Impact
The vulnerability originates in the XFRM IPComp implementation of the Linux kernel, where the allocated destination scatter‑gather list is not freed on certain error paths. When these errors occur, memory is left unreleased, potentially leading to a gradual accumulation of leaked pages. This represents a CWE‑772 (Unreleased Resource) weakness. The leak could eventually consume available RAM, causing kernel instability or a crash, which results in a denial‑of‑service condition. The flaw does not provide direct code‑execution or privilege escalation capabilities.
Affected Systems
Any Linux kernel that includes the XFRM IPComp subsystem before the fix is potentially affected. The CVE does not enumerate specific kernel releases, so all unpatched versions that still contain this legacy code are at risk.
Risk and Exploitability
The EPSS score remains < 1% and the vulnerability is not listed in the CISA KEV catalog.
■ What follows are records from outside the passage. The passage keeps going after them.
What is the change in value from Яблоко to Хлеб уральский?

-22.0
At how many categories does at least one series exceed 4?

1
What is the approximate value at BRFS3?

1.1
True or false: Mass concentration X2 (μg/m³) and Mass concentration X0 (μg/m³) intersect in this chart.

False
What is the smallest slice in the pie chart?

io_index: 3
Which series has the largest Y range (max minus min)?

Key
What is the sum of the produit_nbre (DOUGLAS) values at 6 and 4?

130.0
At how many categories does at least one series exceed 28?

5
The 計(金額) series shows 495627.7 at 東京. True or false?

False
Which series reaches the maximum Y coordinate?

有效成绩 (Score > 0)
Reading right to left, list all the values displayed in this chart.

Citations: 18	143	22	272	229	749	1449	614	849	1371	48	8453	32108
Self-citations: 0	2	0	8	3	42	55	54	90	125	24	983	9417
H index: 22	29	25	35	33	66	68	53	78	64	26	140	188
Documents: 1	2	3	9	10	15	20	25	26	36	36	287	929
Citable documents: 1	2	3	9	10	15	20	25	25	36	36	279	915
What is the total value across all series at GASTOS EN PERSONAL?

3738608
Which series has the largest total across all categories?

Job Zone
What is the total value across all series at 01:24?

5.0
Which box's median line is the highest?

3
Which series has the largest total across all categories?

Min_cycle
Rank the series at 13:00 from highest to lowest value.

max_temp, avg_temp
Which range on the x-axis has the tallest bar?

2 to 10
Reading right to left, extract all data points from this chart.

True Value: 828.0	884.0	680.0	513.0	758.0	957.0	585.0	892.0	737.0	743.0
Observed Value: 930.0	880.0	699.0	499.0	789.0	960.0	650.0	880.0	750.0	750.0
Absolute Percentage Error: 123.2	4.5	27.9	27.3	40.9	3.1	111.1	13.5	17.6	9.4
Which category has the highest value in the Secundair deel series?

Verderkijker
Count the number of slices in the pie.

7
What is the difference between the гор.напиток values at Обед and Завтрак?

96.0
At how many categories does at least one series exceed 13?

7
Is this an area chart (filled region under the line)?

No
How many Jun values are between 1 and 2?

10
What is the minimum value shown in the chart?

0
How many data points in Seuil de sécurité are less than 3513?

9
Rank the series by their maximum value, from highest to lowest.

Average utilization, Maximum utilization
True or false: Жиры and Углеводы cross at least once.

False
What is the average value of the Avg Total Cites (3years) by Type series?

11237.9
The CVSS score of 7.5 indicates high severity, confirming the description’s suggestion that triggering an IPComp error could lead to significant denial‑of‑service risk. Given that exploitation requires influencing the kernel’s error path—most likely through crafted IPComp packets—the attack surface is network‑based. The failure to free destination scatter‑gather pages constitutes a memory‑leak vulnerability (CWE‑772), so systems that handle IPComp traffic are at risk of exhausting kernel memory and crashing.